■ **AIM**
Turn the lines from the start of the entries through the line holding "state / province: Gambela", inclusive, into a Markdown table with the columns Row and Entry line. Number each row and leave out blank lines.

■ **PROVIDED MATERIAL**
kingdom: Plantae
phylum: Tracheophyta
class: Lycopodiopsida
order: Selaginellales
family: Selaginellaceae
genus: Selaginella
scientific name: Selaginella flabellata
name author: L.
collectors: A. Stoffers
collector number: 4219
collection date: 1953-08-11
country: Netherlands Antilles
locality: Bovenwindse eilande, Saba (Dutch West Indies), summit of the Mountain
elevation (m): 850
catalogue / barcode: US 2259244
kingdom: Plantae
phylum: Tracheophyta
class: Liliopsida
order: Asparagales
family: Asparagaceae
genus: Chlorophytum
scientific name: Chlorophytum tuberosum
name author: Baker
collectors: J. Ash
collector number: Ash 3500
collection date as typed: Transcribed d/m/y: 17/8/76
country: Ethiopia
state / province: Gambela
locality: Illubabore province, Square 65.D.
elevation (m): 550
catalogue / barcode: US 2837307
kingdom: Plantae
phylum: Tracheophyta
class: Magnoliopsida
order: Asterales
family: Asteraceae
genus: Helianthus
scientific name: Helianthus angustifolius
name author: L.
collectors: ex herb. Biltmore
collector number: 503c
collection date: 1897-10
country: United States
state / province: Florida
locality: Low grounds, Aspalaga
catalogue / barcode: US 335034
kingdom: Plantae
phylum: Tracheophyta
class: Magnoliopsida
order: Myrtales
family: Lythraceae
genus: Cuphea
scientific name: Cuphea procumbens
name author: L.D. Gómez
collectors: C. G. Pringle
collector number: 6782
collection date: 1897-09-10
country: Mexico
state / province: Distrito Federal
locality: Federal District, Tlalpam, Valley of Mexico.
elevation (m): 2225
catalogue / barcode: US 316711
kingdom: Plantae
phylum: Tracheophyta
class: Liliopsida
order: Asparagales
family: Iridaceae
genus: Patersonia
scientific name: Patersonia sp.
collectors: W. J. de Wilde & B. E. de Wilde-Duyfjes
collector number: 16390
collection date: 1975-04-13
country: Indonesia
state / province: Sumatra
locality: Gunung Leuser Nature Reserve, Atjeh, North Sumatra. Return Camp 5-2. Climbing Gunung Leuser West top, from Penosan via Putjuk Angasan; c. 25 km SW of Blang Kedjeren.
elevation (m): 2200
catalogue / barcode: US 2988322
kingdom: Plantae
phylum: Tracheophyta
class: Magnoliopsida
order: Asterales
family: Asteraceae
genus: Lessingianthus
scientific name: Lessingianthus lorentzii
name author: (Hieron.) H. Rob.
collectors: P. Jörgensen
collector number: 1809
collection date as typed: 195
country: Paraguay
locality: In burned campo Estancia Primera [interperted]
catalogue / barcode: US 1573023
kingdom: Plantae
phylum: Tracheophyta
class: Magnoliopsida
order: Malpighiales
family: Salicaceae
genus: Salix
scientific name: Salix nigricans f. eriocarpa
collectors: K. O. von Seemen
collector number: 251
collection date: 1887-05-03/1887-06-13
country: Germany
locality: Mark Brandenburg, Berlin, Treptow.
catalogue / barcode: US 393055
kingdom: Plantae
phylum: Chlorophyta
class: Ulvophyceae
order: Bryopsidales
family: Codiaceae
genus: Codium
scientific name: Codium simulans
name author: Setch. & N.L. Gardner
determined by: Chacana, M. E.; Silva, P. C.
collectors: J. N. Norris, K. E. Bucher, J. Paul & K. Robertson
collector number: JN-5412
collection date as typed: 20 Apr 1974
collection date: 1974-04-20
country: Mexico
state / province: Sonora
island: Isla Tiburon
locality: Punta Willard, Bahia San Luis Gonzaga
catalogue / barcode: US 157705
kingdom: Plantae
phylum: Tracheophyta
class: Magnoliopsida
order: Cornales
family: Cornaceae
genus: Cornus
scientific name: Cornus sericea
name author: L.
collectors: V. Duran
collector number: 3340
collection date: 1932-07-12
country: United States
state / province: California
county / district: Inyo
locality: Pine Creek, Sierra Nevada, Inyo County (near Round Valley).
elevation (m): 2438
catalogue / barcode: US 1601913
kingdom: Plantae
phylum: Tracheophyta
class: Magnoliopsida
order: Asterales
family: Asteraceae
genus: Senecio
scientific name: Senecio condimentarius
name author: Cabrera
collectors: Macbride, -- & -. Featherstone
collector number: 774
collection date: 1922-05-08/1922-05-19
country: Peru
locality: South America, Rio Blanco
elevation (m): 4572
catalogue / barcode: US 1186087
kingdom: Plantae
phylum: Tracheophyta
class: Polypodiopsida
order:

■ **ANSWER TO THIS EXERCISE**
| Row | Entry line |
|---|---|
| 1 | kingdom: Plantae |
| 2 | phylum: Tracheophyta |
| 3 | class: Lycopodiopsida |
| 4 | order: Selaginellales |
| 5 | family: Selaginellaceae |
| 6 | genus: Selaginella |
| 7 | scientific name: Selaginella flabellata |
| 8 | name author: L. |
| 9 | collectors: A. Stoffers |
| 10 | collector number: 4219 |
| 11 | collection date: 1953-08-11 |
| 12 | country: Netherlands Antilles |
| 13 | locality: Bovenwindse eilande, Saba (Dutch West Indies), summit of the Mountain |
| 14 | elevation (m): 850 |
| 15 | catalogue / barcode: US 2259244 |
| 16 | kingdom: Plantae |
| 17 | phylum: Tracheophyta |
| 18 | class: Liliopsida |
| 19 | order: Asparagales |
| 20 | family: Asparagaceae |
| 21 | genus: Chlorophytum |
| 22 | scientific name: Chlorophytum tuberosum |
| 23 | name author: Baker |
| 24 | collectors: J. Ash |
| 25 | collector number: Ash 3500 |
| 26 | collection date as typed: Transcribed d/m/y: 17/8/76 |
| 27 | country: Ethiopia |
| 28 | state / province: Gambela |